BEGIN ENTRIES SHOWN

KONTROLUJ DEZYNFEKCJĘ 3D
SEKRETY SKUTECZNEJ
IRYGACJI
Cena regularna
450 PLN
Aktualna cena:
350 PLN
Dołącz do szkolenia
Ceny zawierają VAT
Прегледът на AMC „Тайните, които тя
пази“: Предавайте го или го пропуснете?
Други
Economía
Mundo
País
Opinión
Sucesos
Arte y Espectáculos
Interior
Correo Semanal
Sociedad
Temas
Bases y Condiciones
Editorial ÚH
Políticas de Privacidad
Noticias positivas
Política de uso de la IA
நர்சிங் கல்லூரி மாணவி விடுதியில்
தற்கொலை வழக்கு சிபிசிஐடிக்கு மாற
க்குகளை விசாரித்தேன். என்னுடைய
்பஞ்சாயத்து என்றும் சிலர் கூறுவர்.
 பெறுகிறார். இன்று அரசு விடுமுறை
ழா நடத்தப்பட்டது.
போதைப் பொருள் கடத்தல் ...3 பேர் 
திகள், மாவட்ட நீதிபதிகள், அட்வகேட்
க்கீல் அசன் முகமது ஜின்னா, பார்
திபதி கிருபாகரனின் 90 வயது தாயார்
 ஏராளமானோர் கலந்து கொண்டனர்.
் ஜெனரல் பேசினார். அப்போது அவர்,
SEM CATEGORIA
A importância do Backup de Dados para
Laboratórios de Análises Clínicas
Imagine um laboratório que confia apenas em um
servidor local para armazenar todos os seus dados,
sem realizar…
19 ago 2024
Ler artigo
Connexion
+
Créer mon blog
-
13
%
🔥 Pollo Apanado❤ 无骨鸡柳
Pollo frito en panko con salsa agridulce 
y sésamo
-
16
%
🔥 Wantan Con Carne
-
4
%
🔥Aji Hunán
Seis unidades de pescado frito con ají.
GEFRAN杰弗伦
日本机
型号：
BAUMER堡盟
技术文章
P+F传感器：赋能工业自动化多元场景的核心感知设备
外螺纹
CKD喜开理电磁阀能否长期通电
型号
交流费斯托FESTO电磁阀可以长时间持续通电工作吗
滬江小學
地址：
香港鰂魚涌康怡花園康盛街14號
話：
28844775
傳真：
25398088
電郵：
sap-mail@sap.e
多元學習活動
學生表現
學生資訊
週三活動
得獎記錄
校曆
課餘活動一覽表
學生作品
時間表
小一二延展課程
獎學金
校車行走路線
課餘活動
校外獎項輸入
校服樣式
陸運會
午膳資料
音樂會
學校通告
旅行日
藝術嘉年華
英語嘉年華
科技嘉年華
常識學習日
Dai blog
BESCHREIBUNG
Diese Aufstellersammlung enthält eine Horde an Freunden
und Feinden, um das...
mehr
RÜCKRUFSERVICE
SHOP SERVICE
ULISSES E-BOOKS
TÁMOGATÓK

END ENTRIES SHOWN

_WHAT TO PRODUCE:_ Filter the records above and keep only the lines that contain the string "Pollo". Copy each matching line unchanged.

_WRITTEN RESPONSE:_
🔥 Pollo Apanado❤ 无骨鸡柳
Pollo frito en panko con salsa agridulce 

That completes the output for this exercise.